§ EXERCISE INSTRUCTIONS:
[1] Write out the passage on the Company's mortgage loans and property sale word for word, from "In May 2005, a" to "of these funds.".
[2] Carry on the passage about the Company's mortgage loans and property sale from the point where it stops.

§ PASSAGE SHOWN:
┄┄┄┄┄┄┄┄┄┄┄┄┄┄┄┄┄┄┄┄

In April, the Company signed commitment letters with each of Prudential Mortgage Capital Company and Northwestern Mutual for a $200 million first mortgage loan secured by Cherry Hill Mall in Cherry Hill, New Jersey. The Company anticipates that the closing will take place in October 2005.
Subsequent Events
On July 11, 2005, the Company completed a $66.0 million refinancing of the mortgage loan on Magnolia Mall in Florence, South Carolina. The repayment of the previous mortgage loan prior to its scheduled maturity in January 2007 resulted in a prepayment penalty of approximately $0.8 million, which will be included in the Company's financial results for the quarter ending September 30, 2005.
In May 2005, a partnership in which a subsidiary of the Company holds a 50% interest entered into a settlement agreement with the Delaware Department of Transportation providing for the sale for $17.0 million of a 111 acre site on which the Christiana Phase II project would have been built. In July 2005, in connection with the closing under the settlement agreement, the partnership sold the property to the Delaware Department of Transportation and received $17.0 million. The Company and its partners are currently in discussions with respect to the allocation of these funds.

┄┄┄┄┄┄┄┄┄┄┄┄┄┄┄┄┄┄┄┄

§ DATA ROWS:
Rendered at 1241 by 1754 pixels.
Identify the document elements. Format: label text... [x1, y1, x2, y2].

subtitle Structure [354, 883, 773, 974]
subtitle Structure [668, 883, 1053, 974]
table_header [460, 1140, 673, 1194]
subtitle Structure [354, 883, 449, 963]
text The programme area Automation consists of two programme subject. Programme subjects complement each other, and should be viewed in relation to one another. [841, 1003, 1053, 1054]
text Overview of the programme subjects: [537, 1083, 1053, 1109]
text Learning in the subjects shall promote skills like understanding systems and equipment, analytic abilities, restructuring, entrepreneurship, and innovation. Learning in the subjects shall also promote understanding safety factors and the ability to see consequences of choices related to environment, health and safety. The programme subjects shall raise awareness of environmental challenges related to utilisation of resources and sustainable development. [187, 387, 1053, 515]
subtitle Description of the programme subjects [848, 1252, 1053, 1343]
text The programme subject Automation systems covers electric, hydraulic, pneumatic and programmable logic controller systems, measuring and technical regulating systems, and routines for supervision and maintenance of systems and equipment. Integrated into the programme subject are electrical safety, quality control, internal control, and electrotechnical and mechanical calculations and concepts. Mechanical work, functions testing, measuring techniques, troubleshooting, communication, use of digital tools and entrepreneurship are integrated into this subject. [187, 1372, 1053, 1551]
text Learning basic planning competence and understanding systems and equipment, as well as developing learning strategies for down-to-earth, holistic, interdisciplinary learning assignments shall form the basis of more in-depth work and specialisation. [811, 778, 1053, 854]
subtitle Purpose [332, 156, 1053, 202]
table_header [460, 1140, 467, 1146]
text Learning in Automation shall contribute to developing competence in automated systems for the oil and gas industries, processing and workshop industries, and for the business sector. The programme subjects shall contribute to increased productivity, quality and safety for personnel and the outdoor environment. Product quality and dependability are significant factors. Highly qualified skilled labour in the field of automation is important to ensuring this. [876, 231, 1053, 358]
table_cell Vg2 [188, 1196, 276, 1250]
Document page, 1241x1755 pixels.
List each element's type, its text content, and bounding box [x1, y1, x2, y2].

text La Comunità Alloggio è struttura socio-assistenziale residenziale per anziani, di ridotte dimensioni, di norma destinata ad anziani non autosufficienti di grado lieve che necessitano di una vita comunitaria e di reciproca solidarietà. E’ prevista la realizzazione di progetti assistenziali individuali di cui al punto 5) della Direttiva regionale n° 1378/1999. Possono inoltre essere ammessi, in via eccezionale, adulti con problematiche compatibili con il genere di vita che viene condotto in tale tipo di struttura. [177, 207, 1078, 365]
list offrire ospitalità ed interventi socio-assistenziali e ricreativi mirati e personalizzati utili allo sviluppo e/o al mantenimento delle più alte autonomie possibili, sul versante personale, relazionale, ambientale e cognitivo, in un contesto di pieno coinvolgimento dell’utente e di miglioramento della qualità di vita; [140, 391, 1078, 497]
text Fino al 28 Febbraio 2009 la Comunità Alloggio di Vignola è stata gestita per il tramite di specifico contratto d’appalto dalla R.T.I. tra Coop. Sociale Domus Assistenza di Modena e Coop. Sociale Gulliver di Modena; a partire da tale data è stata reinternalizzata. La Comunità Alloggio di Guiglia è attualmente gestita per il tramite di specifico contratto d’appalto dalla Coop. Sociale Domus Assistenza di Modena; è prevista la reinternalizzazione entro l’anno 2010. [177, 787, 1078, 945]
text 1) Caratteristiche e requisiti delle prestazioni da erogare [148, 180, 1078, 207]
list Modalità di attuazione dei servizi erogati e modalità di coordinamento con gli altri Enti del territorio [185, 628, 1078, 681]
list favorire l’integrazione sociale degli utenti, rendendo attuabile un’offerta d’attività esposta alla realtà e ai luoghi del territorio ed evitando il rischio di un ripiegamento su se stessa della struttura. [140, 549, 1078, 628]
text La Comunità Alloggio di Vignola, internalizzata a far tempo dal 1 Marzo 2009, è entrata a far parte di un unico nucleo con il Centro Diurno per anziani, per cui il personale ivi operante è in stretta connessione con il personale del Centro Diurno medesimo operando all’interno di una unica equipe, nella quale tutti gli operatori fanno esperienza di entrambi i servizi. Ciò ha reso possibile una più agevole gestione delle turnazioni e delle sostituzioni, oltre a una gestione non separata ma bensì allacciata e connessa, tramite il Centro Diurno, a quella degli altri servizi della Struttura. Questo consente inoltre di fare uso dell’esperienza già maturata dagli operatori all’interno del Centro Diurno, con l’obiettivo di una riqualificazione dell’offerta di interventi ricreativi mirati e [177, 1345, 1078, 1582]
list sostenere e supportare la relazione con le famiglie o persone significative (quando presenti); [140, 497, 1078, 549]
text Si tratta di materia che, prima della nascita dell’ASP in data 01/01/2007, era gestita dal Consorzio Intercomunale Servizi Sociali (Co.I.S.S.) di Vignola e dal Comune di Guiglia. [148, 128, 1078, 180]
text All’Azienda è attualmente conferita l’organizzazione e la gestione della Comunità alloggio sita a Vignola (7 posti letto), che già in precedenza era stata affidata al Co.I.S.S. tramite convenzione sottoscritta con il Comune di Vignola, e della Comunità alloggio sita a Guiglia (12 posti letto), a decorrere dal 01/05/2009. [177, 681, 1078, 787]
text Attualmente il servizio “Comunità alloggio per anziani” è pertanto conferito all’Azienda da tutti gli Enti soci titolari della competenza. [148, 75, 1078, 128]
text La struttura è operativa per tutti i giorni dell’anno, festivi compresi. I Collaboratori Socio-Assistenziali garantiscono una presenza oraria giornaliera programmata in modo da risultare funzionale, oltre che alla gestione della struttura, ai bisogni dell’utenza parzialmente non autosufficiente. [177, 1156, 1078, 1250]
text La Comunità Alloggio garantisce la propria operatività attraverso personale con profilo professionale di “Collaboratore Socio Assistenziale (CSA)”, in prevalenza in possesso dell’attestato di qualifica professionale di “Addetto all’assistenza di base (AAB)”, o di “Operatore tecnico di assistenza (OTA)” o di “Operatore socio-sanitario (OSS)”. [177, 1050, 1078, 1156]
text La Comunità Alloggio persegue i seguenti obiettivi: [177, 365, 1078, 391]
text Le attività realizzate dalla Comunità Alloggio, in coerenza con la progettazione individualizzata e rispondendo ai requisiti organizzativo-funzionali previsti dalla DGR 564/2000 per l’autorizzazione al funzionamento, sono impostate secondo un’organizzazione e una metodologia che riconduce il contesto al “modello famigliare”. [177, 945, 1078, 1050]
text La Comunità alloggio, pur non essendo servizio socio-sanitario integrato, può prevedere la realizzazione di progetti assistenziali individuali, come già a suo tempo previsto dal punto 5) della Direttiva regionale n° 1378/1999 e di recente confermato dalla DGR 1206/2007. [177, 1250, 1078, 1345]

┄┄┄┄┄┄┄┄┄┄┄┄┄┄┄┄┄┄┄┄

§ RESPONSES:
[1]
In May 2005, a partnership in which a subsidiary of the Company holds a 50% interest entered into a settlement agreement with the Delaware Department of Transportation providing for the sale for $17.0 million of a 111 acre site on which the Christiana Phase II project would have been built. In July 2005, in connection with the closing under the settlement agreement, the partnership sold the property to the Delaware Department of Transportation and received $17.0 million. The Company and its partners are currently in discussions with respect to the allocation of these funds.

[2]
On July 28, 2005, PREIT signed a commitment letter with Prudential Mortgage Capital Company and Teachers Insurance and Annuity Association of America for a $160.0 million first mortgage loan secured by Willow Grove Park in Willow Grove, Pennsylvania. The Company anticipates that the closing will take place in December 2005.
On July 29, 2005, a partnership in which PREIT holds a 40% interest completed the previously announced sale of Laurel Mall in Hazleton, Pennsylvania, to Laurel Mall, LLC. The Company received net proceeds of approximately $3.9 million and expects to record a gain from this transaction of approximately $5.1 million in the third quarter of 2005.
On August 1, 2005, the Company sold its four industrial properties for approximately $4.3 million. The Company expects to record a gain of approximately $3.8 million from this transaction in the third quarter of 2005.
Press releases with respect to certain of these matters can be obtained from the Company’s website at www.preit.com or by contacting the Company’s Investor Relations Department.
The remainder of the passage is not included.